Pourquoi la trogne est-elle l’arbre de la modernité ?
La taille des arbres en trogne est une pratique paysanne ancestrale que l’homme a délaissée il y a environ un siècle avec l’arrivée des énergies fossiles (charbon, pétrole…), la mécanisation de l’agriculture, l’exode rural… Véritables couteaux suisses de l’agroforesterie, les trognes, souvent appelées têtards, reviennent aujourd’hui sur le devant de la scène.
Ces arbres qui prennent la grosse tête
« La trogne ne désigne pas une essence, mais le résultat d’une technique d’exploitation particulière. Celle-ci consiste à étêter un jeune arbre ou ses branches maîtresses (à une hauteur généralement comprise entre 2 et 3 mètres) puis à récolter régulièrement les rejets qui surgissent après chaque émondage suite au réveil des bourgeons dormants. Elle se pratique majoritairement sur les feuillus », explique Dominique Mansion. Artiste plasticien, auteur et illustrateur, ce naturaliste est, à ce jour, l’un des plus grands spécialistes français des trognes.
Loin de mutiler les arbres, l’étrognage favorise la production de nouveaux rameaux et stimule leur croissance. La réduction régulière de l’ampleur de l’arbre le rend moins vulnérable aux aléas climatiques et facilite son insertion dans l’espace agricole. « Cette pratique tisse un lien fort entre la nature et l’être humain, souligne le naturaliste. C’est un acte de confiance envers le végétal qui repartira de plus belle, une fois taillé. Beaucoup d’arbres remarquables en France sont des trognes, et certaines ont plus de mille ans. »
Un patrimoine précieux
La trogne produit beaucoup plus de bois et de biomasse qu’un arbre ordinaire. Aujourd’hui grâce au broyage, les rejets peuvent être valorisés en litière pour le bétail, bois énergie (plaquettes pour les chaudières individuelles et collectives), paillis pour les plantations…, sans compter la récolte de fourrage.
Depuis quelques années, les trognes suscitent beaucoup d’intérêt auprès des agriculteurs qui veulent retrouver un cercle vertueux d’autonomie. Les usages ne concernent pas seulement l’agriculture puisque les ressources ligneuses peuvent aussi être utilisées en ville pour les espaces verts et comme matériau pour la construction et l’isolation.

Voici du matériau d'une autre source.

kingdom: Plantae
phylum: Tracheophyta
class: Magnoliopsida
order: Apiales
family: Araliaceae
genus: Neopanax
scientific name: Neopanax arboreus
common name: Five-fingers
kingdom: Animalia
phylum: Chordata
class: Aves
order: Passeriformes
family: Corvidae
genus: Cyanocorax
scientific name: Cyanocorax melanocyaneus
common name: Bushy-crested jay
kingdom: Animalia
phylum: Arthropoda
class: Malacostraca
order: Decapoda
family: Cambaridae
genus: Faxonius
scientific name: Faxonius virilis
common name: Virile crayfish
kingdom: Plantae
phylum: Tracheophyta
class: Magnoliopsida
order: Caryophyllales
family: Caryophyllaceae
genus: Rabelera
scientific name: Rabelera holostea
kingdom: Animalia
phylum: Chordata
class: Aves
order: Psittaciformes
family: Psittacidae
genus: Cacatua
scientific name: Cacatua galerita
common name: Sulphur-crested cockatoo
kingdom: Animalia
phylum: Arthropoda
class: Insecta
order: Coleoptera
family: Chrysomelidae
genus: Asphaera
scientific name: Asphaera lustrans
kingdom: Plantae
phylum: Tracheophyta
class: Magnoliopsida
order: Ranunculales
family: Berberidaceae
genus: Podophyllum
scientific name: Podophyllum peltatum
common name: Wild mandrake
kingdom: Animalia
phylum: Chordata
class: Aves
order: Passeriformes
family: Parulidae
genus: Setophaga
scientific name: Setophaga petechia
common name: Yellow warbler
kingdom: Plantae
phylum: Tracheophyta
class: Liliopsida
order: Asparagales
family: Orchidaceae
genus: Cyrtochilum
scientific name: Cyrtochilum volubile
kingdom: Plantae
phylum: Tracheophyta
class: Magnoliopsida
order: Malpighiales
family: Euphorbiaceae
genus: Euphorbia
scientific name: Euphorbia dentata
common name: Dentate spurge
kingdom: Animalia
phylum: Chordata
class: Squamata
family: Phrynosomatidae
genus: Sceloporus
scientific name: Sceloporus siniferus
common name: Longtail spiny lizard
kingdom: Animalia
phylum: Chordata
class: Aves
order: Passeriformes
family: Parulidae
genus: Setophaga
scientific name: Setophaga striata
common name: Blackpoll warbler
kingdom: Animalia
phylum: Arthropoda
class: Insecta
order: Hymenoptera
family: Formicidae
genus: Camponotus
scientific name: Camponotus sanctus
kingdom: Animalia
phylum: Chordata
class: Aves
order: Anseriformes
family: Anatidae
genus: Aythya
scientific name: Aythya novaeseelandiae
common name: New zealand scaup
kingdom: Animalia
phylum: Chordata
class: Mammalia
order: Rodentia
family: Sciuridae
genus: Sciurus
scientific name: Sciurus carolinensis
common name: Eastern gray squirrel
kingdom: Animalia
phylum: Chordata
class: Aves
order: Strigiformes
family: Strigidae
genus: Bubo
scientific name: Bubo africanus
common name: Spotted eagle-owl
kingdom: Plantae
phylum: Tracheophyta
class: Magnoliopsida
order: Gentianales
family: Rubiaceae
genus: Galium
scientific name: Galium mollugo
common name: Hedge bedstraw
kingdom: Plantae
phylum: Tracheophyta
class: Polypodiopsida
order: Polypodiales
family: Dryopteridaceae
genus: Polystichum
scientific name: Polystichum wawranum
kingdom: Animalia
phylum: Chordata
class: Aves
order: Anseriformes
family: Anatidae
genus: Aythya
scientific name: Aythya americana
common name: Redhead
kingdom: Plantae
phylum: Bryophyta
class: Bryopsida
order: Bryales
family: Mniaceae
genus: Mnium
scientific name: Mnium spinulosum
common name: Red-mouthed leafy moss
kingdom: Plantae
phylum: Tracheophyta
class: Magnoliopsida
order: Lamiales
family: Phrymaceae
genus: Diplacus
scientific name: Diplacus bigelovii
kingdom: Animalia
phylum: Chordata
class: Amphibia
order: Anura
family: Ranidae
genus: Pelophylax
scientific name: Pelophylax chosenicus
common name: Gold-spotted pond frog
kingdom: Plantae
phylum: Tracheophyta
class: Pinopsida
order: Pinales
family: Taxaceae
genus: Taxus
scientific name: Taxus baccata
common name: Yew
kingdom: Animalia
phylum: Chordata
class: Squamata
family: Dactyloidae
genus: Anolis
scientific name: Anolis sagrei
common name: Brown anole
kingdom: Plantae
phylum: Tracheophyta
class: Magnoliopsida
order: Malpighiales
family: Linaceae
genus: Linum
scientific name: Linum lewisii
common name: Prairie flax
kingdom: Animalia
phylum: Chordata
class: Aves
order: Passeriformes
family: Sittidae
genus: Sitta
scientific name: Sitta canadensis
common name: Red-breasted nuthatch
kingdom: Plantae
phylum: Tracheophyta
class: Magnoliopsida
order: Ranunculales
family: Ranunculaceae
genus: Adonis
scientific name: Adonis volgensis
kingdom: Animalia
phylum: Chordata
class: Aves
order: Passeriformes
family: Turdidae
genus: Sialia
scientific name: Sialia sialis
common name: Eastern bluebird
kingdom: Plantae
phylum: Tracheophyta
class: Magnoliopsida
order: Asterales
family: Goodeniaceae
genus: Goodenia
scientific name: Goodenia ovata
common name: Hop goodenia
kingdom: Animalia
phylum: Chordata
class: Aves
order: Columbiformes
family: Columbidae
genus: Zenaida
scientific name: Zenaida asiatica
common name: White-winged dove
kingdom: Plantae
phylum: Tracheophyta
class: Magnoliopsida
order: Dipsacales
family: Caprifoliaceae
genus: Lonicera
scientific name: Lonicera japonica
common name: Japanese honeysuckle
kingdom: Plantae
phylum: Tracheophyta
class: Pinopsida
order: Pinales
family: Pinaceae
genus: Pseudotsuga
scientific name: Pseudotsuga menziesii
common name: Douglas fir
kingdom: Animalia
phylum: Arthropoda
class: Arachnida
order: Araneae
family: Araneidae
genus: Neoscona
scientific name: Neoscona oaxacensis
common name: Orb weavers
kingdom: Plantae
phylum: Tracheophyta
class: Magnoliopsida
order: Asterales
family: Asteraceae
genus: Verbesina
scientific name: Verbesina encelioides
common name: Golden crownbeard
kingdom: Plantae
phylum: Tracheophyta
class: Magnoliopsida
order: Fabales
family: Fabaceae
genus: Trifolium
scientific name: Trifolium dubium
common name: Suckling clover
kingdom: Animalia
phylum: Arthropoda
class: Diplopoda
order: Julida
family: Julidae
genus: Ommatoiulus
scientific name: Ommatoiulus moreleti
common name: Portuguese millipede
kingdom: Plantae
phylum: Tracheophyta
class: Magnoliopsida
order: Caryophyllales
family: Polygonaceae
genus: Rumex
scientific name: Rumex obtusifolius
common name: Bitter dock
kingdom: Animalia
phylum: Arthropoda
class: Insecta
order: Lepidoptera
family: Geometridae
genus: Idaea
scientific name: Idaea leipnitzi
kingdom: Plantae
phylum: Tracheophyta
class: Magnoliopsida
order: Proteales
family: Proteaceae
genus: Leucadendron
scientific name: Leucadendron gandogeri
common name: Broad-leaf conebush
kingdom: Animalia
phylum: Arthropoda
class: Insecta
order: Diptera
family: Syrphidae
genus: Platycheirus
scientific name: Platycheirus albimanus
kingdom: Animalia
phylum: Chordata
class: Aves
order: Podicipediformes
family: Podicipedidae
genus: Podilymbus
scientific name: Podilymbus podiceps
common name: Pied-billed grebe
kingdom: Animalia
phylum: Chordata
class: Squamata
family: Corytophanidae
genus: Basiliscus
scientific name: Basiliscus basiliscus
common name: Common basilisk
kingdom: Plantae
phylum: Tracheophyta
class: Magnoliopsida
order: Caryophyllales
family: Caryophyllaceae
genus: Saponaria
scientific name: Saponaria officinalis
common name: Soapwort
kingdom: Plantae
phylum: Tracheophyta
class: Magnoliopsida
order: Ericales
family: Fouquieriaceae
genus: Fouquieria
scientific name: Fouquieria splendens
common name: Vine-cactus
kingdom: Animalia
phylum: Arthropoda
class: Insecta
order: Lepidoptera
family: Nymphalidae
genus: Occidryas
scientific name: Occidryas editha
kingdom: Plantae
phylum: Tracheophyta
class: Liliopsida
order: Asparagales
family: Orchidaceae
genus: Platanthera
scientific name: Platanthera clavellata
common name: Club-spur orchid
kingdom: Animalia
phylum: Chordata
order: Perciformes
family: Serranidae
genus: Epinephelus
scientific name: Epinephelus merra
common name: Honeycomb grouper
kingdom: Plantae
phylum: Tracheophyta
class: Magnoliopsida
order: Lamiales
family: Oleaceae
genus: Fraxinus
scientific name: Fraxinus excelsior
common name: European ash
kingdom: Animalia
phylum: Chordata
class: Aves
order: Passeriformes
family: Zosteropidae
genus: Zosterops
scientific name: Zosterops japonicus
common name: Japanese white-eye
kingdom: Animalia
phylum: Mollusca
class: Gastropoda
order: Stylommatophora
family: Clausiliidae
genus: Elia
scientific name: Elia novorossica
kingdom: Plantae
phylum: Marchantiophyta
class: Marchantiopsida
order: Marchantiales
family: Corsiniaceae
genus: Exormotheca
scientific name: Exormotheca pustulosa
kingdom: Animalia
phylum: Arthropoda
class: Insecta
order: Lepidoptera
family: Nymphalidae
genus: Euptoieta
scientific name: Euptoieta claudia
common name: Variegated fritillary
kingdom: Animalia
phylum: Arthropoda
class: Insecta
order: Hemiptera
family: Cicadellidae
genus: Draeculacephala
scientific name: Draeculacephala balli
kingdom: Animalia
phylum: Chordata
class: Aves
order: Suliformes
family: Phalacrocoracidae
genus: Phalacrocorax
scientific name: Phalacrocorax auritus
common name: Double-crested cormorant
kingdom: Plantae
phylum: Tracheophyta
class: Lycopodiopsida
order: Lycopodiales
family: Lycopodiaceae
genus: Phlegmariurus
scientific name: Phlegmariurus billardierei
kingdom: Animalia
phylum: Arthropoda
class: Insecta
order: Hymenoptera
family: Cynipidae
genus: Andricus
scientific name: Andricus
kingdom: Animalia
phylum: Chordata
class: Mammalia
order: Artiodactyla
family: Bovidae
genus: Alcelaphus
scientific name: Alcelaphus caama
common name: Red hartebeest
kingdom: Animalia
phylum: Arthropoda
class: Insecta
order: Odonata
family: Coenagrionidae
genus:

Des réservoirs de biodiversité
Écosystèmes à part entière, les trognes sont de véritables refuges de biodiversité. Comme les haies, elles sont essentielles à la vitalité des corridors écologiques. En effet, en vieillissant, les trognes se creusent et les cavités de leur tronc offrent le gite et le couvert à de nombreuses espèces rares et menacées : oiseaux (passereaux, rapaces), mammifères (chauve-souris, écureuil, loir…), batraciens. Sans oublier les insectes et autres invertébrés auxiliaires qui s’installent volontiers dans ces vieux arbres. Le terreau des cavités et le vieillissement du tronc favorisent également la flore herbacée et ligneuse, les mousses, les lichens et une multitude de champignons.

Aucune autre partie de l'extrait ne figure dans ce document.